À deux jours de la publication des résultats trimestriels, Valneva se retrouve pris en étau entre une levée de fonds réussie et une procédure judiciaire américaine qui assombrit l’horizon. Le titre, qui flirte avec son plus bas annuel à 2,38 euros, a perdu près de 38 % depuis le début de l’année.
Le coup de tonnerre du 23 mars
Tout est parti d’un communiqué de presse jugé trop optimiste. Le 23 mars 2026, Valneva et son partenaire américain Pfizer annonçaient des résultats de phase 3 « positifs » pour leur candidat vaccin contre la maladie de Lyme, le LB6V. Problème : le vaccin, malgré une efficacité supérieure à 70 %, n’a pas atteint son critère principal d’évaluation en raison d’une incidence trop faible de la maladie dans la population étudiée. Une déception statistique qui a provoqué un plongeon de 37 % du cours en une seule séance à Wall Street.
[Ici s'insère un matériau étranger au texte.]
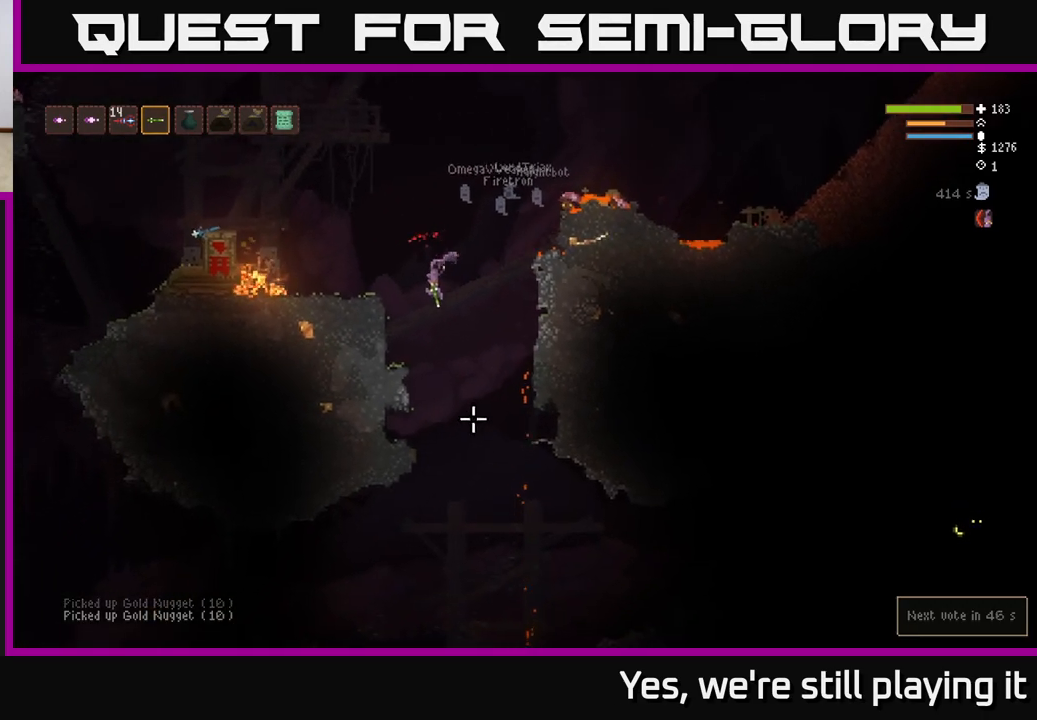
{"buttons": [], "left_stick": "right", "right_stick": "down", "events": [[150, "left_stick", "center"], [383, "left_stick", "right"]]}
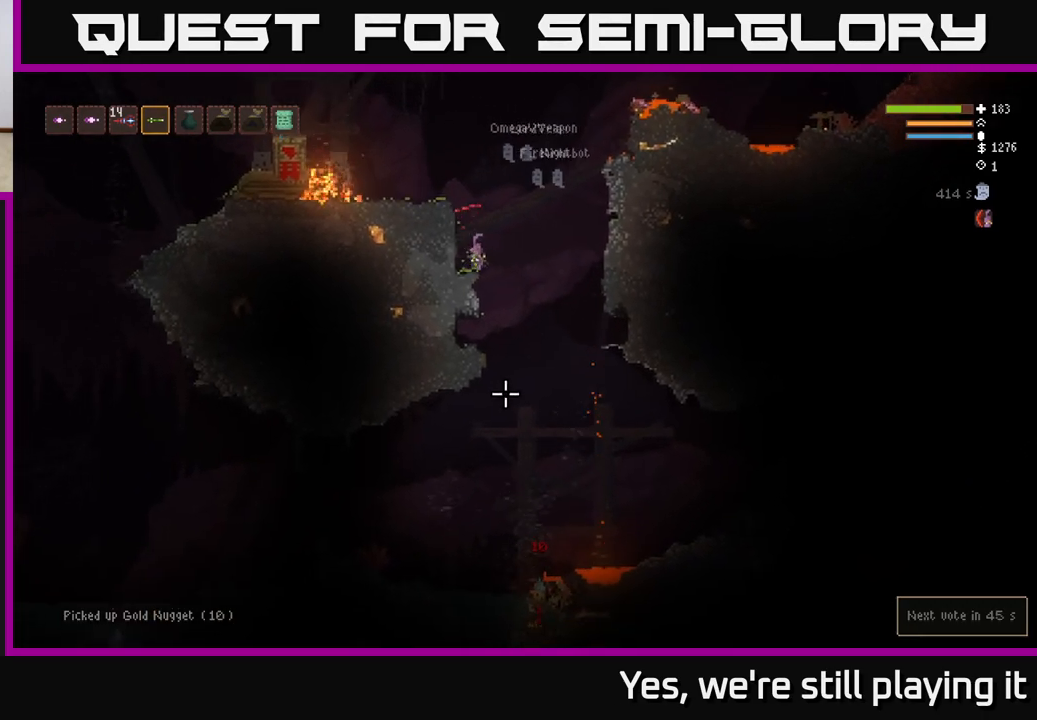
{"buttons": [], "left_stick": "left", "right_stick": "left", "events": [[333, "left_stick", "center"], [400, "left_stick", "left"], [467, "right_stick", "left"]]}
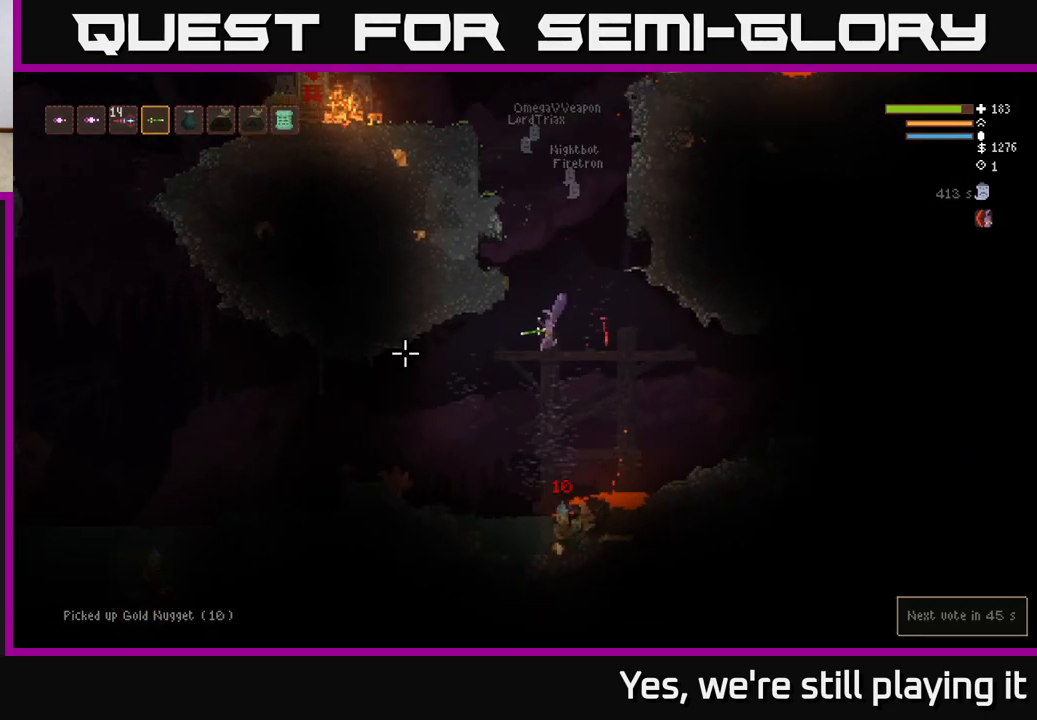
{"buttons": [], "left_stick": "center", "right_stick": "down", "events": [[33, "left_stick", "center"], [50, "L2", "down"], [100, "right_stick", "down"], [133, "left_stick", "left"], [200, "L2", "up"], [367, "left_stick", "center"]]}
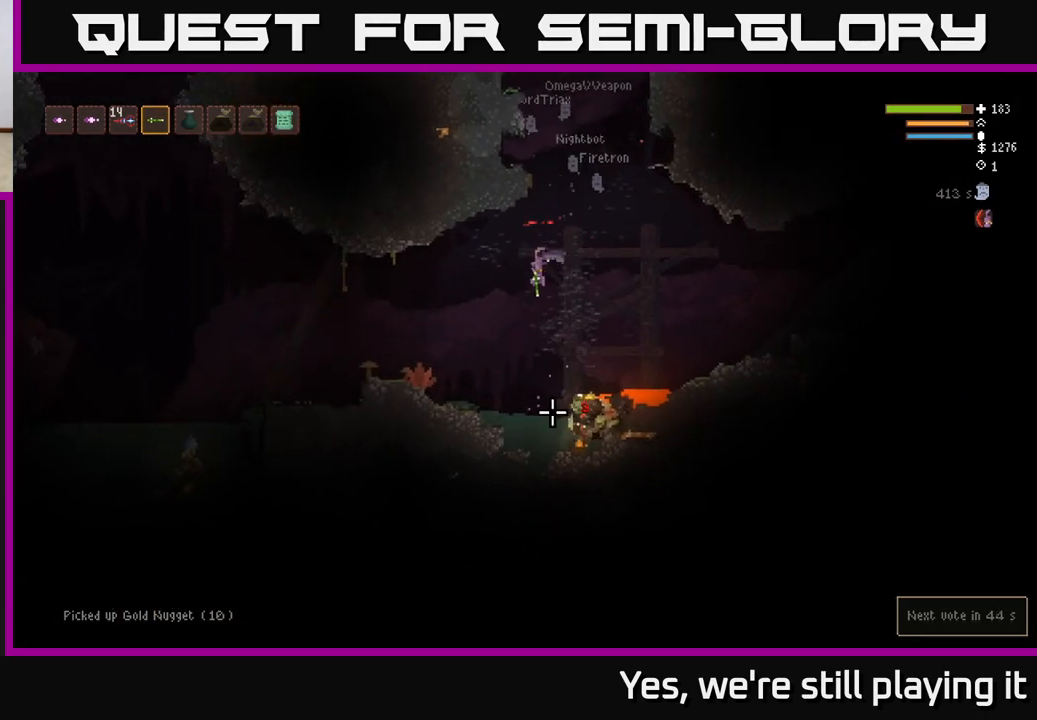
{"buttons": [], "left_stick": "right", "right_stick": "right", "events": [[100, "left_stick", "left"], [100, "right_stick", "down-right"], [200, "right_stick", "right"], [250, "left_stick", "right"]]}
Le cabinet d’avocats Pomerantz LLP a sauté sur l’occasion. Spécialisé dans les recours collectifs, il a ouvert une enquête préliminaire pour suspicion de fraude sur les titres. L’action ordinaire cotée à Paris subit de plein fouet cette pression judiciaire, au même titre que les American Depositary Receipts (ADR) new-yorkais.
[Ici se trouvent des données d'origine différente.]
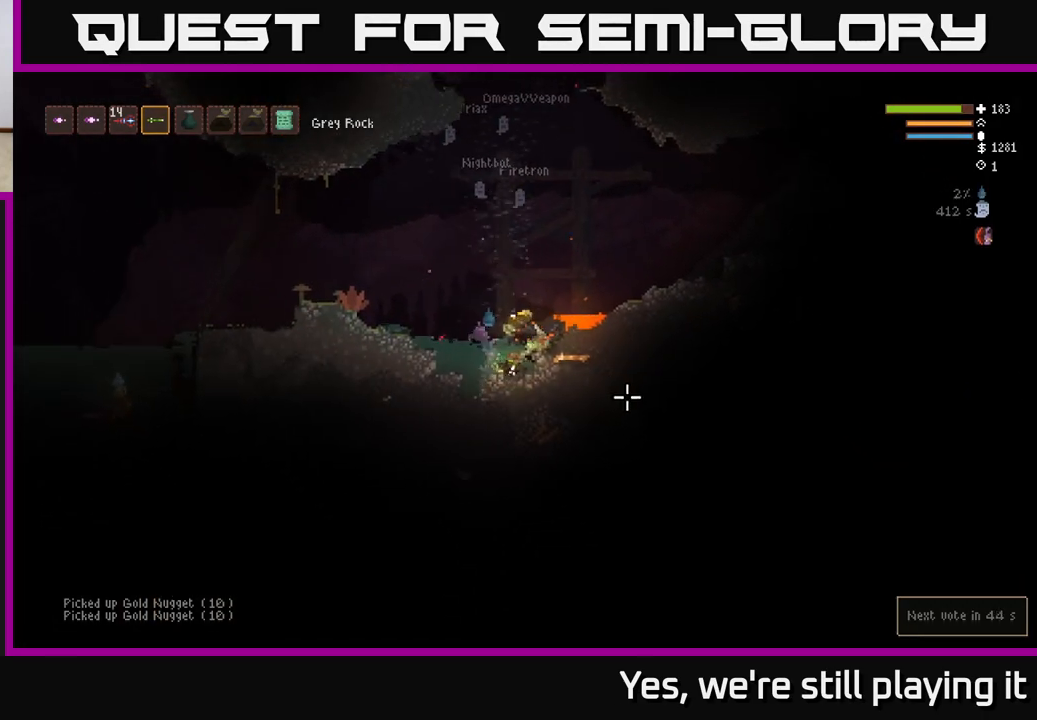
{"buttons": [], "left_stick": "right", "right_stick": "right", "events": [[67, "L2", "down"], [83, "left_stick", "left"], [217, "left_stick", "center"], [300, "L2", "up"], [300, "left_stick", "right"]]}
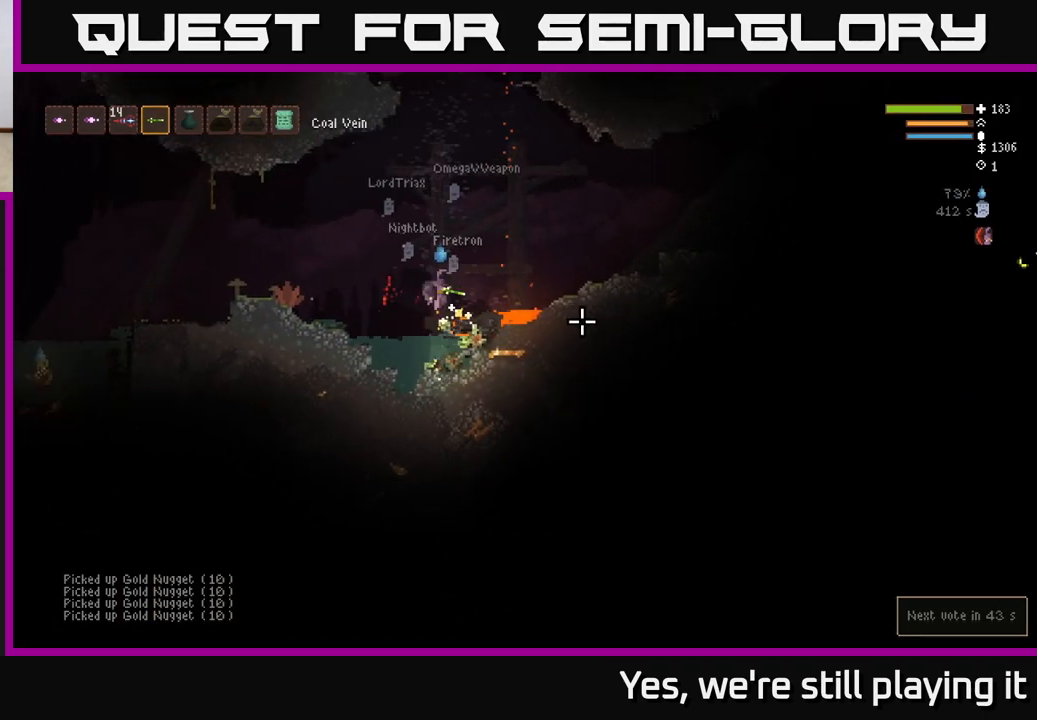
{"buttons": [], "left_stick": "left", "right_stick": "right", "events": [[33, "left_stick", "center"], [133, "L2", "down"], [150, "left_stick", "right"], [317, "left_stick", "left"], [417, "L2", "up"]]}
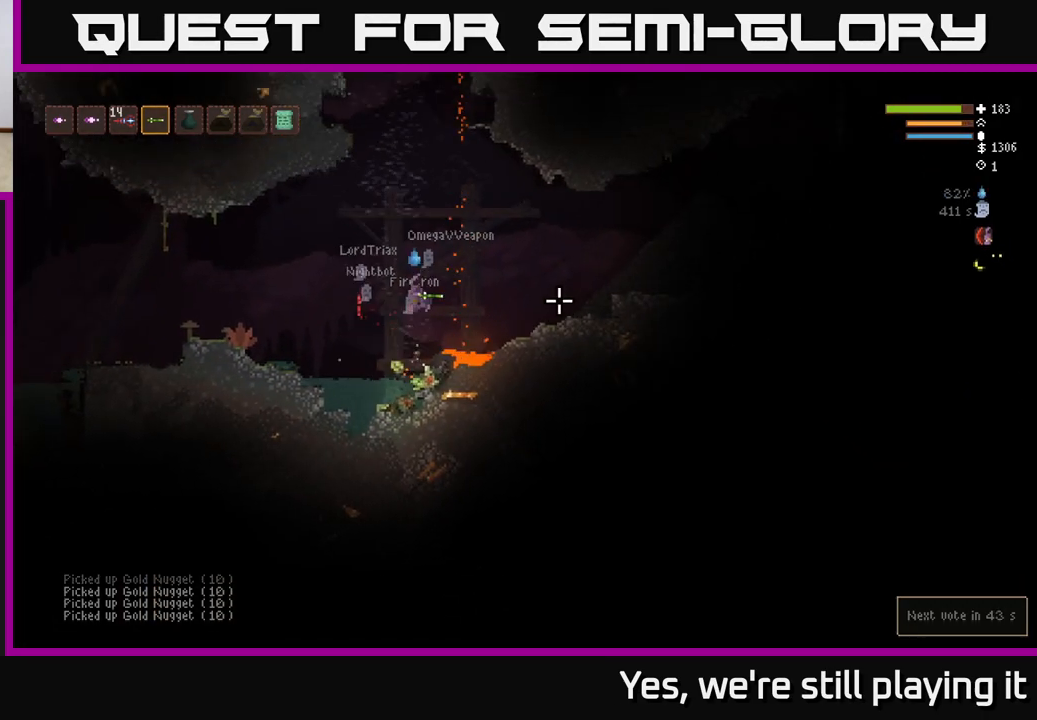
{"buttons": [], "left_stick": "right", "right_stick": "right", "events": [[167, "left_stick", "center"], [183, "L2", "down"], [217, "left_stick", "right"], [333, "L2", "up"]]}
Un ballon d’oxygène de 84 millions
Pour traverser cette zone de turbulences, la direction a actionné un levier financier de taille. Début mai, Valneva a bouclé un placement privé d’actions nouvelles, injectant immédiatement 37 millions d’euros dans ses caisses. Si les bons de souscription attachés à l’opération sont intégralement exercés, ce sont 47 millions supplémentaires qui viendront s’ajouter, portant le total à 84 millions d’euros. De quoi financer les étapes réglementaires cruciales jusqu’en 2026.
En contrepartie, les actionnaires historiques subissent une dilution d’environ 9 %. Un sacrifice nécessaire, selon le management, pour tenir le cap jusqu’aux décisions des autorités sanitaires.
Des analystes à couteaux tirés
La situation suscite des avis radicalement opposés parmi les bureaux d’études. Jefferies maintient une cible à 15 dollars, pariant sur le potentiel du pipeline. À l’opposé, Goldman Sachs recommande carrément la vente, avec un objectif de cours ramené à 2,15 euros. L’établissement américain pointe du doigt le retrait volontaire du vaccin Ixchiq contre le chikungunya aux États-Unis, un revers qui fragilise encore un peu plus la crédibilité du groupe.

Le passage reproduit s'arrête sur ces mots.